There was this dude with an awesome hat and a fancy white and gold dress with a matching cape, and he had these two other dudes to hold up the cape for him whenever he sat down or stood up. Well, at one point he got up and walked over to this other dude who had this giant metal tea-infuser ball hanging from a chain. The ball must have had something burning inside it, because there was all this smoke coming out. So Cape Dude took the chain, turned to this big book on a lectern, and swung the ball so that the smoke went onto the book. There was lots of chanting during all this.With each mental draft I relished my wit and anticipated posting it in a private Facebook group I run. I'd created the group as a safe space to say things one isn't comfortable saying in one's public stream--a place where people can share potentially embarrassing or incendiary thoughts and get honest responses without the usual assumption of ill intent that breeds posturing and flame wars. So my little satire seemed like a perfect fit.
And I said to myself “Right on, man. Because that is exactly what Christ meant when he never said anything remotely resembling that.”
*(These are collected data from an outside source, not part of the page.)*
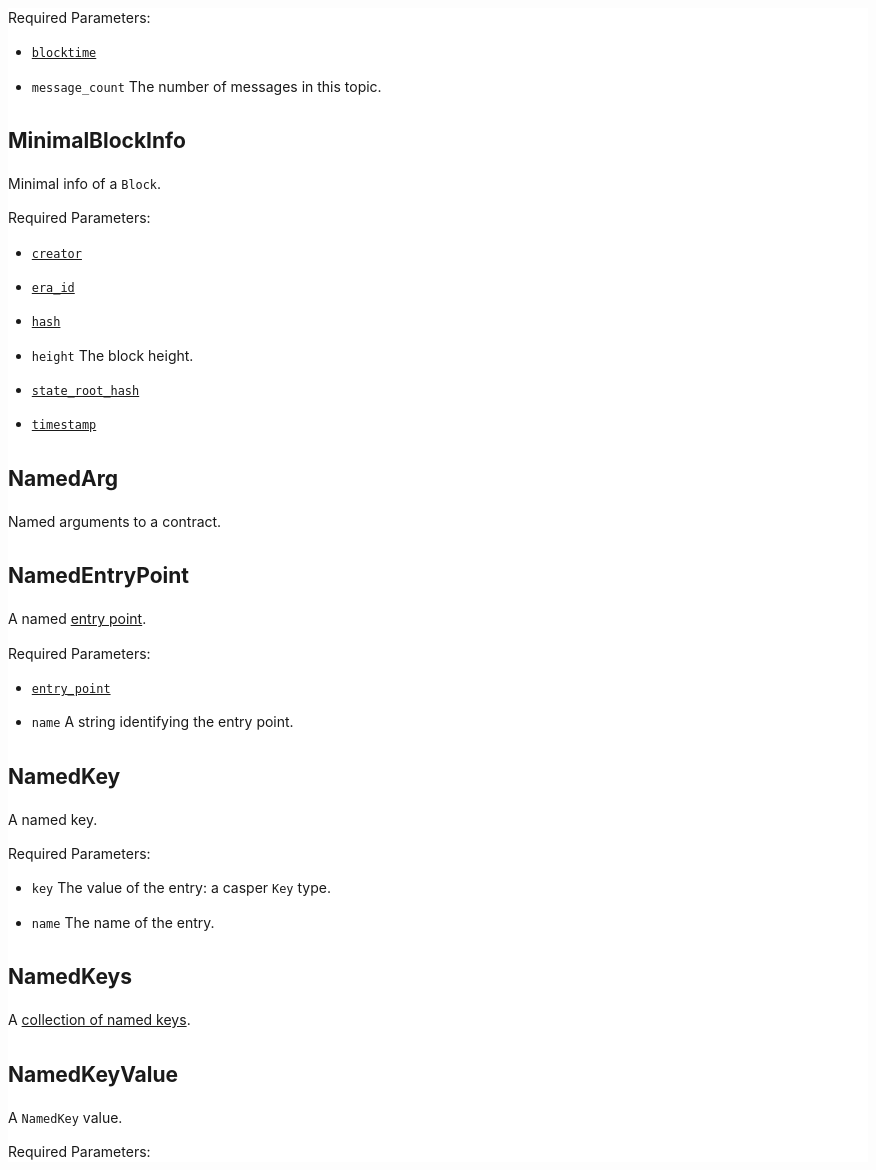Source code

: Required Parameters:

* [`blocktime`](#blocktime)

* `message_count` The number of messages in this topic.

## MinimalBlockInfo

Minimal info of a `Block`.

Required Parameters:

* [`creator`](#publickey)

* [`era_id`](#eraid)

* [`hash`](#blockhash)

* `height` The block height.

* [`state_root_hash`](#digest)

* [`timestamp`](#timestamp)

## NamedArg

Named arguments to a contract.

## NamedEntryPoint

A named [entry point](#entrypoint).

Required Parameters:

* [`entry_point`](#entrypoint)

* `name` A string identifying the entry point.

## NamedKey

A named key.

Required Parameters:

* `key` The value of the entry: a casper `Key` type.

* `name` The name of the entry.

## NamedKeys

A [collection of named keys](#array-of-namedkey).

## NamedKeyValue

A `NamedKey` value.

Required Parameters:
But I knew it wasn't. The more I thought of posting it, the more I knew I wouldn't. Even in that place where I trusted myself to say things I couldn't otherwise say without fear of giving offense, I was afraid of giving offense. I knew there was a problem.
By the end of the service, I understood what the problem was. I wasn't being humane. I was taking cheap shots at the structure and ritual without considering it in its historical context, and I know better. To read history from a modern perspective is worse than useless. One can only understand history by placing historical characters in their historical context.
Just a few centuries ago, Christianity was the only game in town: the substrate of physical, social and spiritual existence. That way of life is nearly impossible for the modern agnostic or atheist to fathom, yet if we don't at least try, we'll never see clearly. The church was the only social cushion at a time when humans lived closer to the bone than we can readily imagine.
I despise what religion has wrought. I believe even the most cursory glance at history shows that religion has done more harm than good, and that the world would be a better place without it. Yet lacking a control for reality, I can never prove my beliefs.
For all I know, we couldn't have gotten to where we are without our ancestors having that social cushion. For all I know, the ritual I was mocking had roots in a structure they couldn't have done without.
To dismiss religion and mock religious people would serve nothing but my own in ego. If I were to indulge in such simplistic thinking, I would be no different than those who have lumped me in with misogynists because I don't regurgitate every feminist talking-point. I have to be better than that, my thoughts more granular. I have to be able to parse adjacent concepts.
Neal Stephenson wrote that “the difference between stupid and intelligent people – and this is true whether or not they are well-educated – is that intelligent people can handle subtlety.” That's what my satire was lacking: subtlety.
I'm uncomfortable, scared and angry about the ritual I sat through on Christmas morning. To channel those feelings into mere mockery would be easy. To respond with measured, contextualized criticism takes an order of magnitude more effort. Yet it's the only honest response. I have to do the work.